1. Metode Pembuktian Ilmiah
Tantangan zaman modern terhadap agama terletak dalam
masalah metode pembuktian. Metode ini mengenal hakikat melalui percobaan dan
pengamatan, sedang akidah agama berhubungan dengan alam di luar indera, yang
tidak mungkin dilakukan percobaan (agama didasarkan pada analogi dan induksi).
Hal inilah yang menyebabkan menurut metode ini agama batal, sebab agama tidak
mempunyai landasan ilmiah.
Sebenarnya sebagian ilmu modern juga batal, sebab juga
tidak mempunyai landasan ilmiah. Metode baru tidak mengingkari wujud sesuatu,
walaupun belum diuji secara empiris. Di samping itu metode ini juga tidak
menolak analogi antara sesuatu yang tidak terlihat dengan sesuatu yang telah
diamati secara empiris. Hal ini disebut dengan “analogi ilmiah” dan dianggap
sama dengan percobaan empiris.
Suatu percobaan dipandang sebagai kenyataan ilmiah, tidak
hanya karena percobaan itu dapat diamati secara langsung. Demikian pula suatu
analogi tidak dapat dianggap salah, hanya karena dia analogi.
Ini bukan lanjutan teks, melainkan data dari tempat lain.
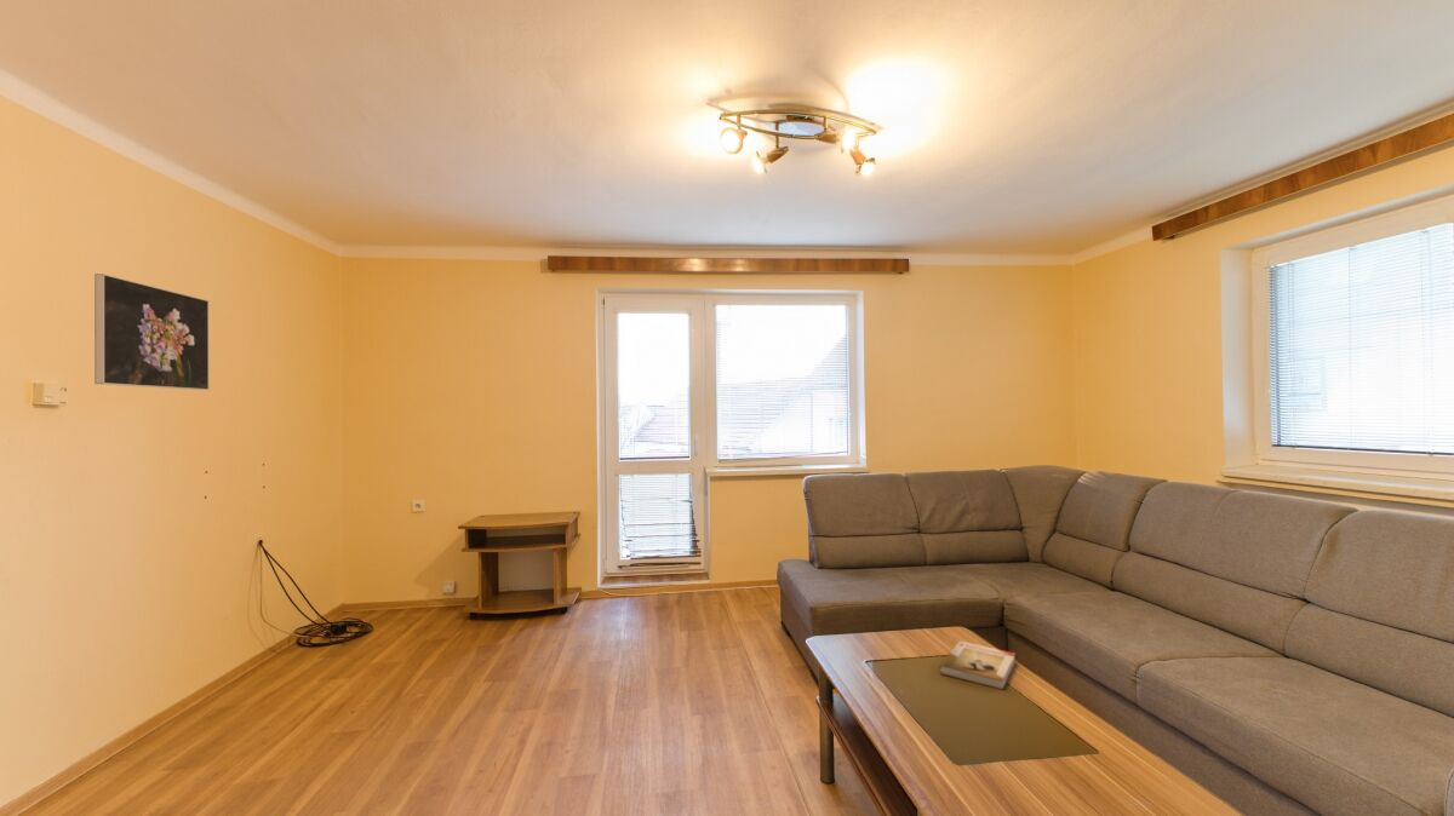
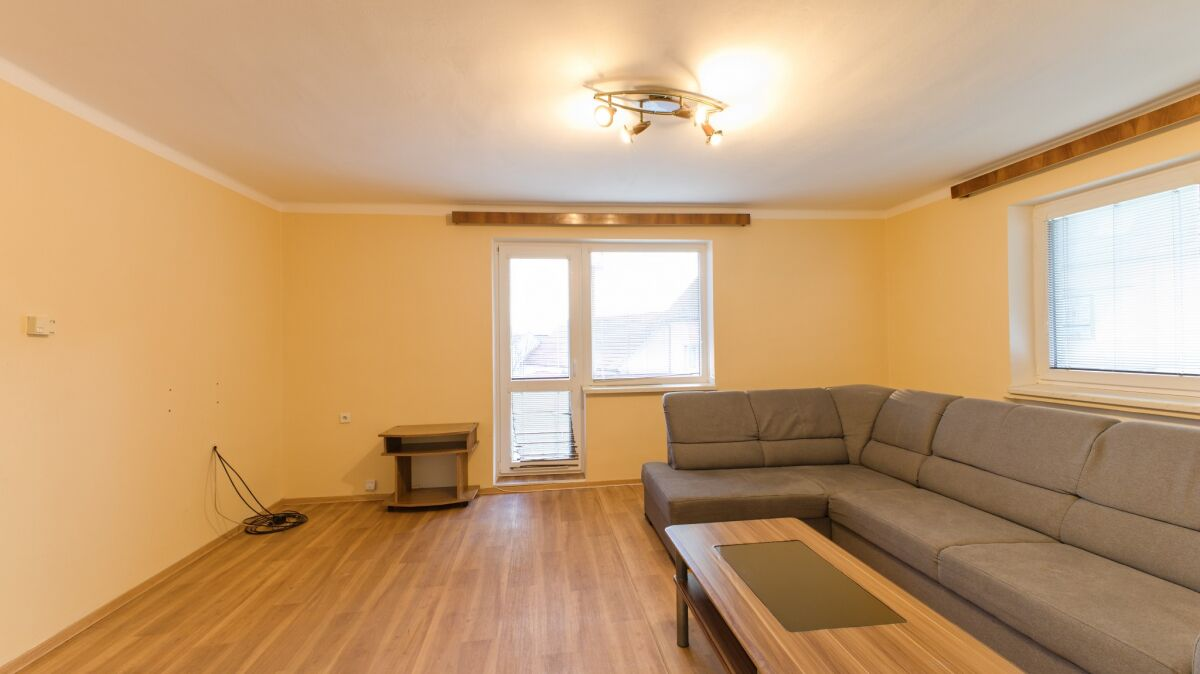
- book [938,639,1017,691]
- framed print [93,272,210,391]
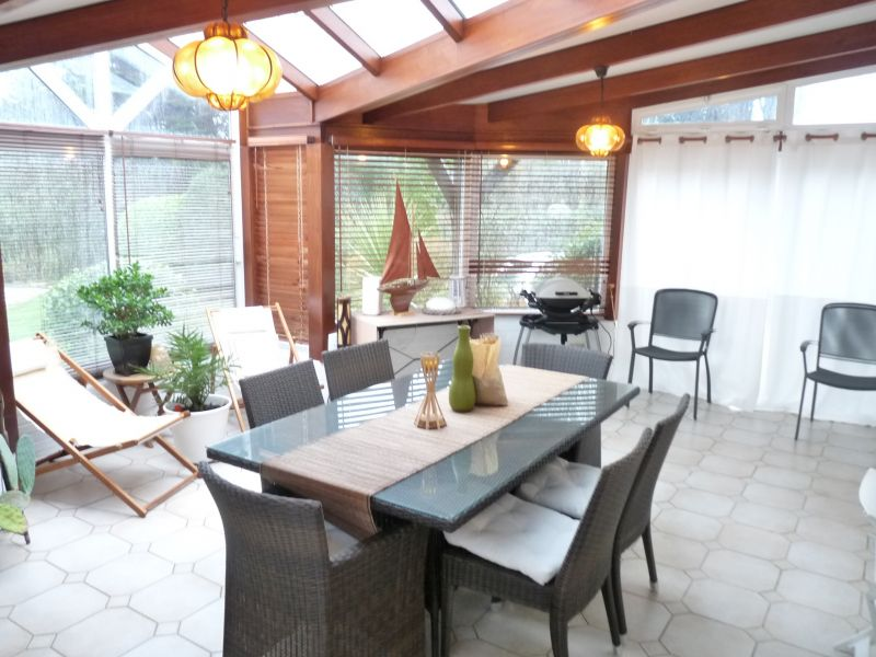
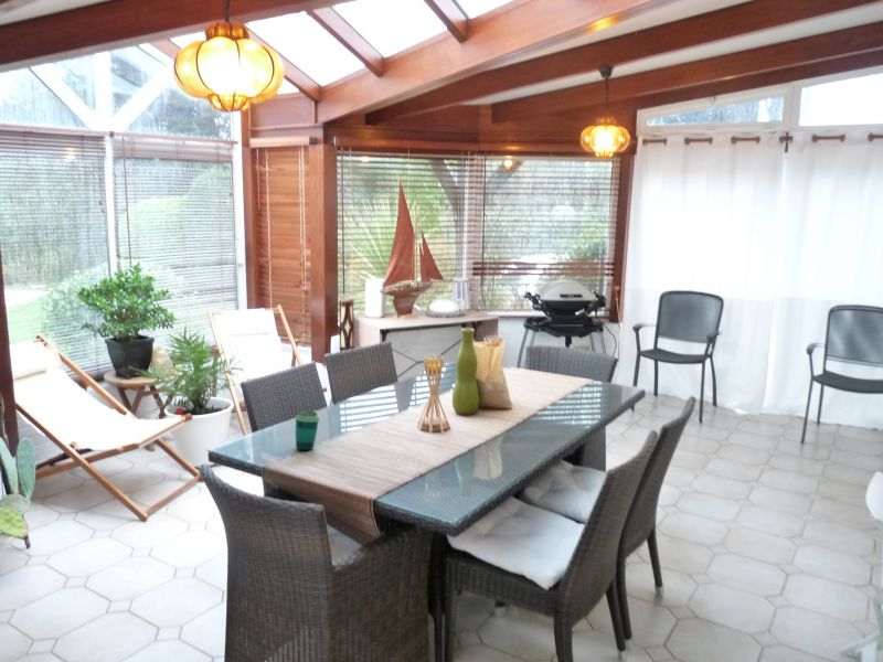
+ cup [294,410,320,452]
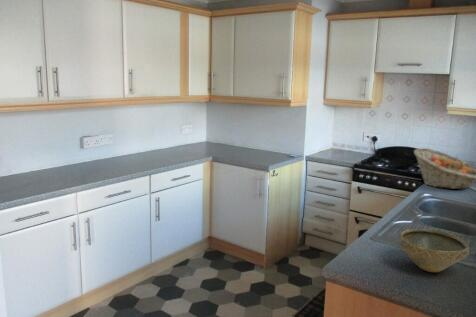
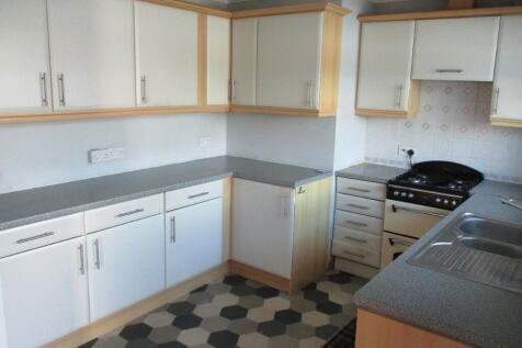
- bowl [397,228,470,273]
- fruit basket [413,147,476,190]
Kemungkinan benar
dan salah dari keduanya berada pada tingkat yang sama.
Percobaan dan pengamatan bukanlah metode sains yang
pasti, karena ilmu pengetahuan tidak terbatas pada persoalan yang dapat diamati
dengan hanya penelitian secara empiris saja. Teori yang disimpulkan dari
pengamatan merupakan hal-hal yang tidak punya jalan untuk mengobservasi. Orang
yang mempelajari ilmu pengetahuan modern berpendapat bahwa kebanyakan pandangan
pengetahuan modern, hanya merupakan interpretasi terhadap pengamatan dan
pandangan tersebut belum dicoba secara empiris. Oleh karena itu banyak sarjana
percaya padanya hakikat yang tidak dapat diindera secara langsung. Sarjana mana
pun tidak mampu melangkah lebih jauh tanpa berpegang pada kata-kata seperti:
“Gaya” (force), “Energy”, “alam” (nature), dan “hukum alam”. Padahal tidak ada
seorang sarjana pun yang mengenal apa itu: “Gaya, energi, alam, dan hukum
alam”. Sarjana tersebut tidak mampu memberikan penjelasan terhadap kata-kata
tersebut secara sempurna, sama seperti ahli teologi yang tidak mampu memberikan
penjelasan tentang sifat Tuhan. Keduanya percaya sesuai dengan bidangnya pada
sebab-sebab yang tidak diketahui.
Dengan demikian tidak berarti bahwa agama adalah “iman
kepada yang ghaib” dan ilmu pengetahuan adalah percaya kepada “pengamatan
ilmiah”. Sebab, baik agama maupun ilmu pengetahuan kedua-duanya berlandaskan
pada keimanan pada yang ghaib. Hanya saja ruang lingkup agama yang sebenarnya
adalah ruang lingkup “penentuan hakikat” terakhir dan asli, sedang ruang
lingkup ilmu pengetahuan terbatas pada pembahasan ciri-ciri luar saja. Kalau
ilmu pengtahuan memasuki bidang penentuan hakikat, yang sebenarnya adalah
bidang agama, berarti ilmu pengetahuan telah menempuh jalan iman kepada yang
ghaib. Oleh sebab itu harus ditempuh bidang lain.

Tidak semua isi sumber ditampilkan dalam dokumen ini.